Count the lines in the records below that contain the string "measuring", matching case exactly. Reply with the number alone.

+---+

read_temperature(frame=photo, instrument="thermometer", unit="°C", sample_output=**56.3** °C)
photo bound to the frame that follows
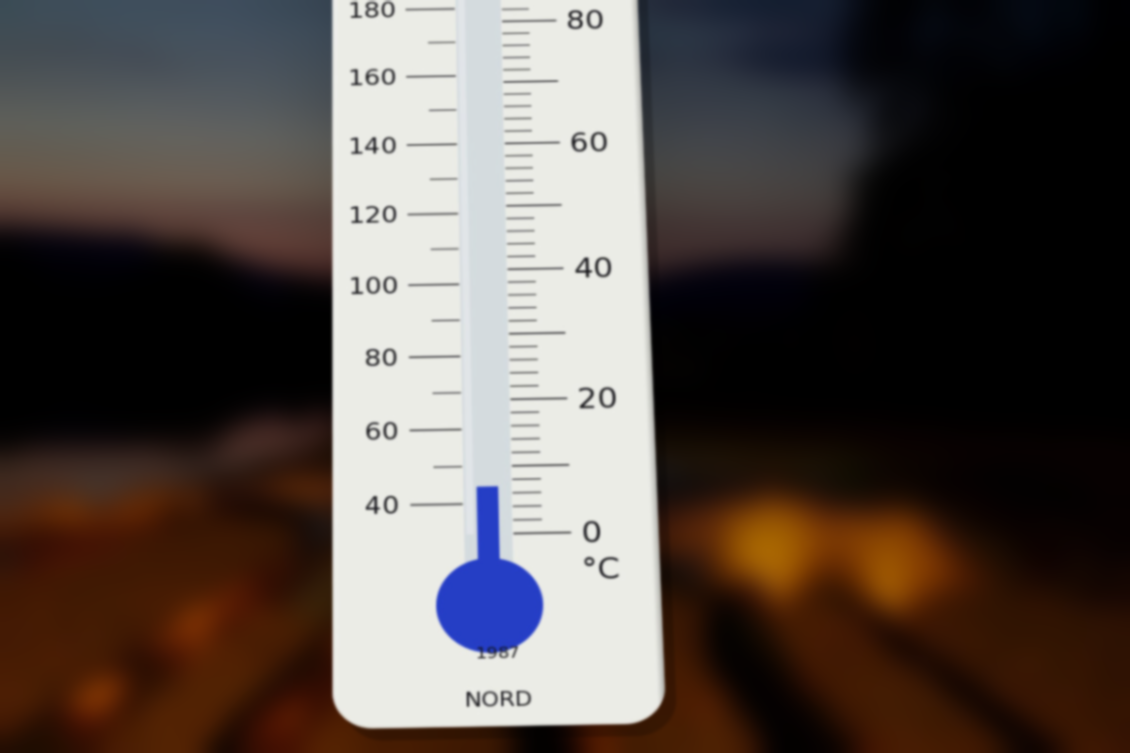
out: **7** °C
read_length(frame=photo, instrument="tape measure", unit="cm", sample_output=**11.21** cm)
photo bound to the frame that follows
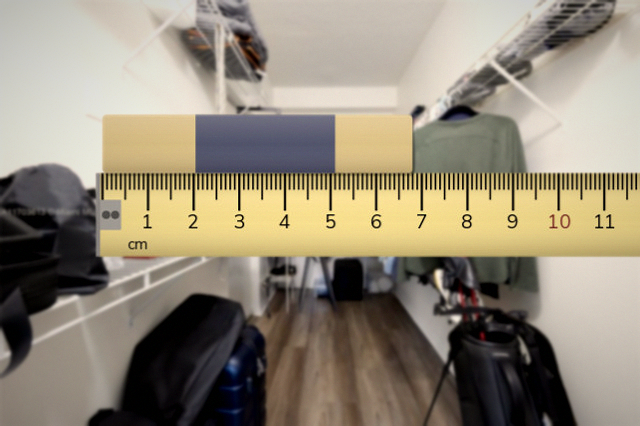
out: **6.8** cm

+---+

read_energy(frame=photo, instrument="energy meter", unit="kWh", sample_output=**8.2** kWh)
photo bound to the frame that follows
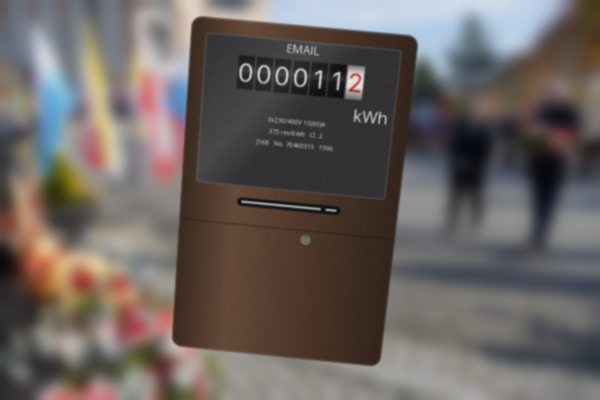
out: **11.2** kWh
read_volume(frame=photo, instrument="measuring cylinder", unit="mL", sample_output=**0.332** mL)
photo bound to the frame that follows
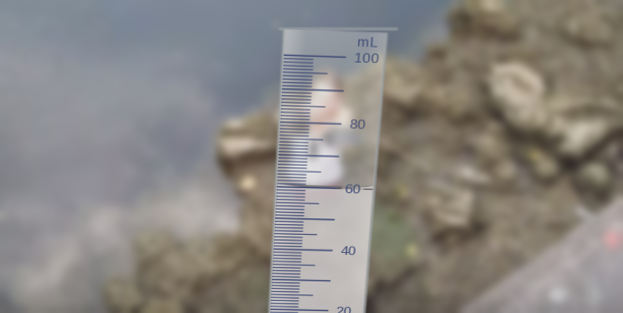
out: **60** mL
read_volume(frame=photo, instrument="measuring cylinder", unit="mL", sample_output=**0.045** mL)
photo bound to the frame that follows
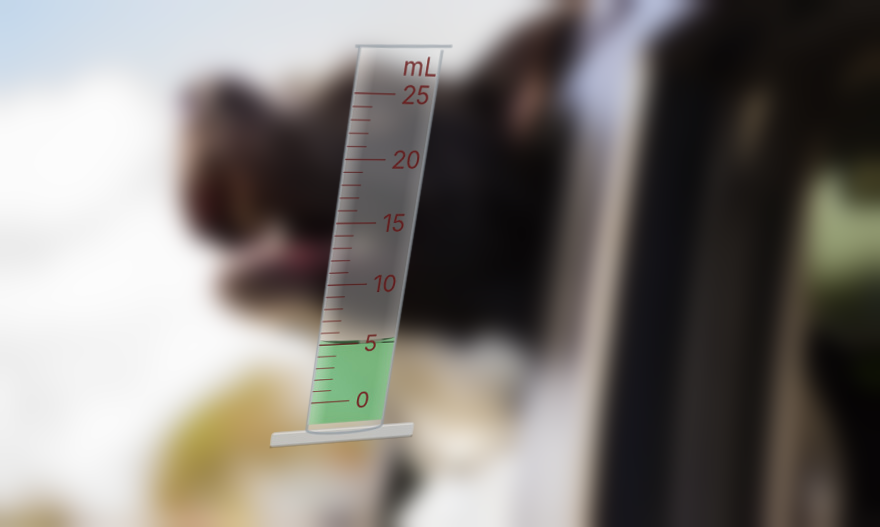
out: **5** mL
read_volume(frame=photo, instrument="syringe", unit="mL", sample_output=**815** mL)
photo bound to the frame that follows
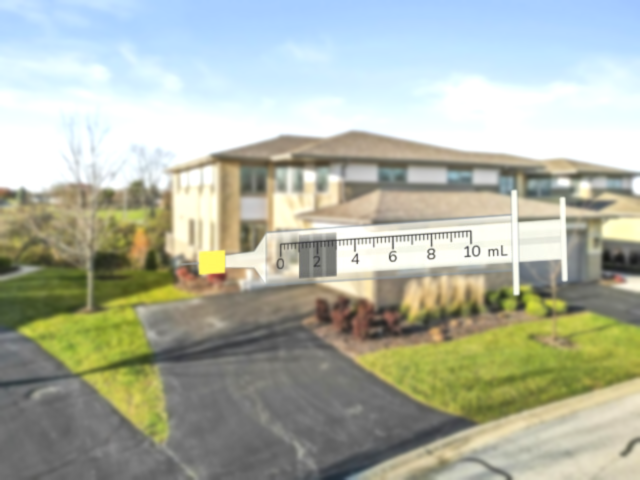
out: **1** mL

+---+

» Your solution:
2